START TEXT

Choice

Delusions and dupes

BMJ 2001; 323 doi: https://doi.org/10.1136/bmj.323.7323.0 (Published 24 November 2001) Cite this as: BMJ 2001;323:0

Here at the BMJ we like to think we're a bit different from other journals, and this week there's some evidence to support our delusion. Matthias Egger and colleagues studied randomised controlled trials published in five general journals and found that most of the trials randomised individuals and studied drug interventions (p 1253). Those in the BMJ, however, were less likely to test drug interventions and more likely to involve cluster randomisation. In their letter Egger and colleagues hypothesise that these trials may be less affected by the traditional biases, including commercial interests and lack of patient involvement.

END TEXT
START AVAILABLE DATA

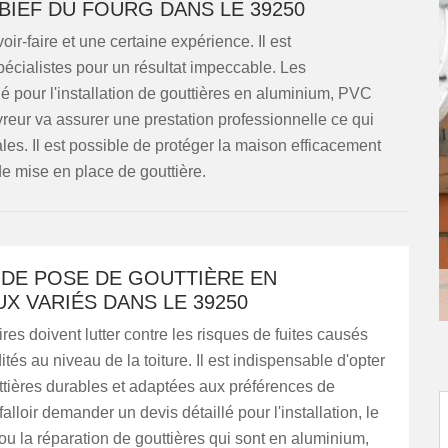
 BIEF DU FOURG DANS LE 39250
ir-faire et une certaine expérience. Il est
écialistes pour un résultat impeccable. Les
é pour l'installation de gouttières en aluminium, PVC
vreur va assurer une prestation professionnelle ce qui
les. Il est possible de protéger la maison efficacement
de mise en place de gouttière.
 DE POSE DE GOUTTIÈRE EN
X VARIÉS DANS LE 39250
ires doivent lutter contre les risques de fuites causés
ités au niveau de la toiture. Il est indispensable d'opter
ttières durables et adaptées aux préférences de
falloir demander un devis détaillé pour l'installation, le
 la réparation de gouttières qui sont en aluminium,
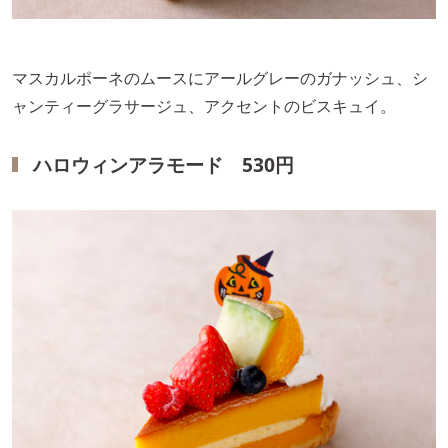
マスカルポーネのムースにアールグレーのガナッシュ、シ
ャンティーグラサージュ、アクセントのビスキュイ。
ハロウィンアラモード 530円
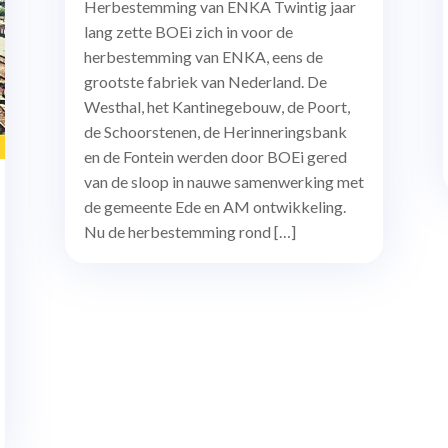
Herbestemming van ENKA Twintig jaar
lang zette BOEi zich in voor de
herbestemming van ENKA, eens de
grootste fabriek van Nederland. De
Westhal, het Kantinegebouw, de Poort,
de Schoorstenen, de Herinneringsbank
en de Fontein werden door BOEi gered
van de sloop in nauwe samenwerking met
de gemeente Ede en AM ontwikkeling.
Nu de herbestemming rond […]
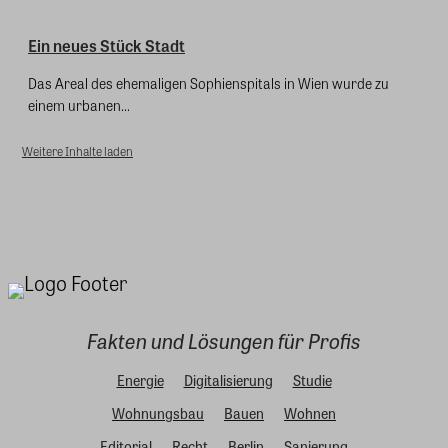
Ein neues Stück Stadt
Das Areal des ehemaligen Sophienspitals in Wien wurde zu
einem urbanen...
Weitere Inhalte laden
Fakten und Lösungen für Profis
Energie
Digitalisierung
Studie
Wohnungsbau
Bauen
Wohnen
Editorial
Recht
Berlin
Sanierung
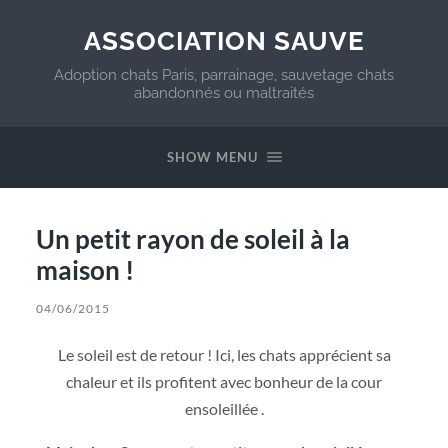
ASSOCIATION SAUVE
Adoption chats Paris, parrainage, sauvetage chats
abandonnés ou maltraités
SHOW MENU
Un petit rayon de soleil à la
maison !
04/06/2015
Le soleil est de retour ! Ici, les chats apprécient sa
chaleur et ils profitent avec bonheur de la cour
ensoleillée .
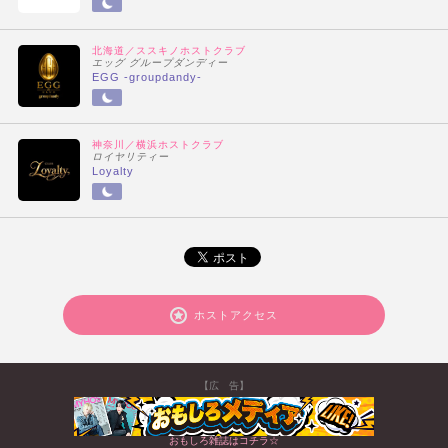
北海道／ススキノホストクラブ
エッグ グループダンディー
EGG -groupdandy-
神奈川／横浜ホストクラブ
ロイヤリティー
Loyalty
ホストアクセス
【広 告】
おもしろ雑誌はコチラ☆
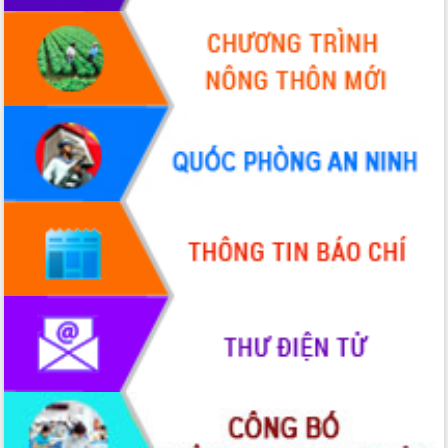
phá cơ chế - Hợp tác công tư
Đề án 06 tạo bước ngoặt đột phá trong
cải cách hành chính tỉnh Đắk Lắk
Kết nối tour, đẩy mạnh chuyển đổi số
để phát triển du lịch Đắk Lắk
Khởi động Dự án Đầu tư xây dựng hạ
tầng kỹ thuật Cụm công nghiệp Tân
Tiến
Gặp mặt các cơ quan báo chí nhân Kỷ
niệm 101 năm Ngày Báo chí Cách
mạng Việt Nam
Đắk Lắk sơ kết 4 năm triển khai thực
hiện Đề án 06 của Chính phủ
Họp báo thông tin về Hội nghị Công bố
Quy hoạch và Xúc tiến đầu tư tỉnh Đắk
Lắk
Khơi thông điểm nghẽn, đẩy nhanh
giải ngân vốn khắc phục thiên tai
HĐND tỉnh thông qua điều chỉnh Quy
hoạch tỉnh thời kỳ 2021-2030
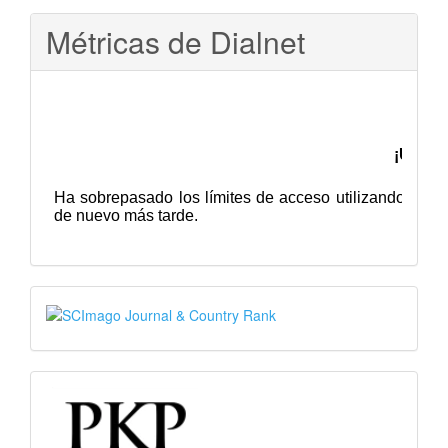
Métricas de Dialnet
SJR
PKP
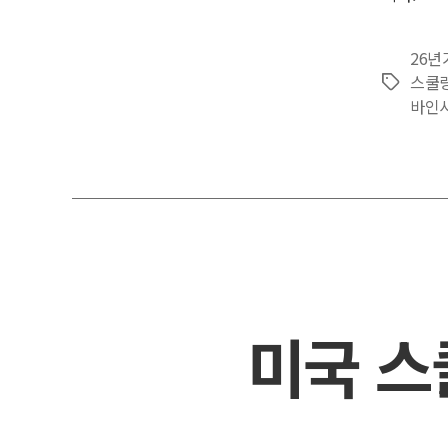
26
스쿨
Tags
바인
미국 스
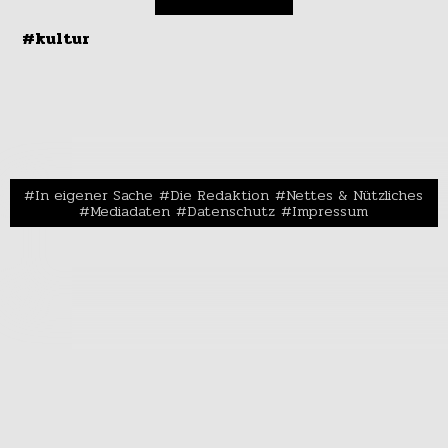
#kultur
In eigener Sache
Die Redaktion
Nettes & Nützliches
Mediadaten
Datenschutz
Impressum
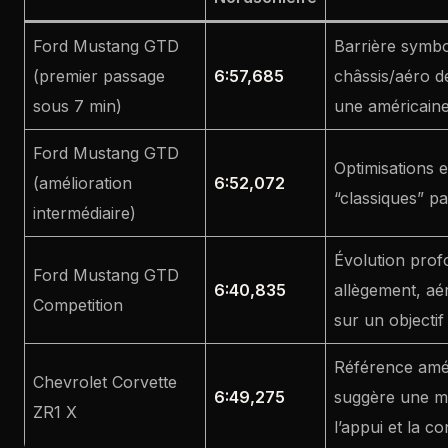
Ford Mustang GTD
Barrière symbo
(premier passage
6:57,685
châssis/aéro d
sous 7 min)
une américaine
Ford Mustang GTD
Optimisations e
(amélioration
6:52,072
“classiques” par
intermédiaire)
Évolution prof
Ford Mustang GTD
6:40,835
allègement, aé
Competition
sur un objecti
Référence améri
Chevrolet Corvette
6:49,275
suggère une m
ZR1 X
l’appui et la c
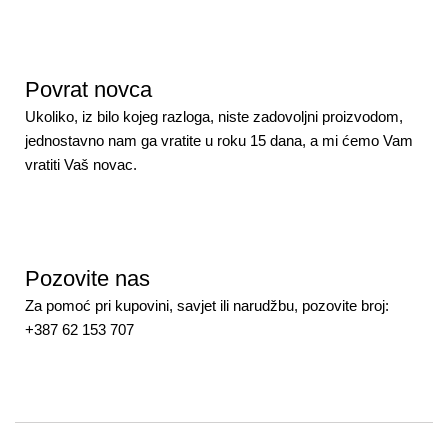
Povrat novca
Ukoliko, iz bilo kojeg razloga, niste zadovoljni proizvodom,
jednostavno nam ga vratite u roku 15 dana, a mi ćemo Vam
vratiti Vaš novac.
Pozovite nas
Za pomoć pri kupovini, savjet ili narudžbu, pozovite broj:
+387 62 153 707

END AVAILABLE DATA

▸ YOUR INSTRUCTIONS:
Carry on the "Delusions and dupes" text, starting right after its last sentence. The records have nothing to do with this work.

▸ RESULT OF THE TASK:
Australians are getting fed up with commercial interests. The Australian Museum runs prestigious awards for science and science communication, but its decision to establish a new one for medical journalism sponsored by Pfizer has provoked opposition from journalists, academics, and doctors (p 1258). In describing the row Melissa Sweet says that in the past she has taken sponsored trips and entered journalism awards. “But no more. With compelling evidence to show that close ties with industry can influence doctors' behaviour, there's no reason to expect journalists would be any different.” And it's not just journalists who are getting sceptical. Australian teachers have been staying away from workshops sponsored by Philip Morris on encouraging children to resist drugs, smoking, drinking, and bullying (p 1206).

David Carvel was also clearly annoyed by a manifestation of commercial interests. He opened a package delivered to his surgery marked “urgent”—only to find an advert for an expensive drug (p 1259). “I was incensed by this shameless advertising gag and incensed that I had been duped by it.” His complaints got nowhere, but in his personal view he encourages others to complain—“not only are drug companies getting more powerful, they are now taking over the language.”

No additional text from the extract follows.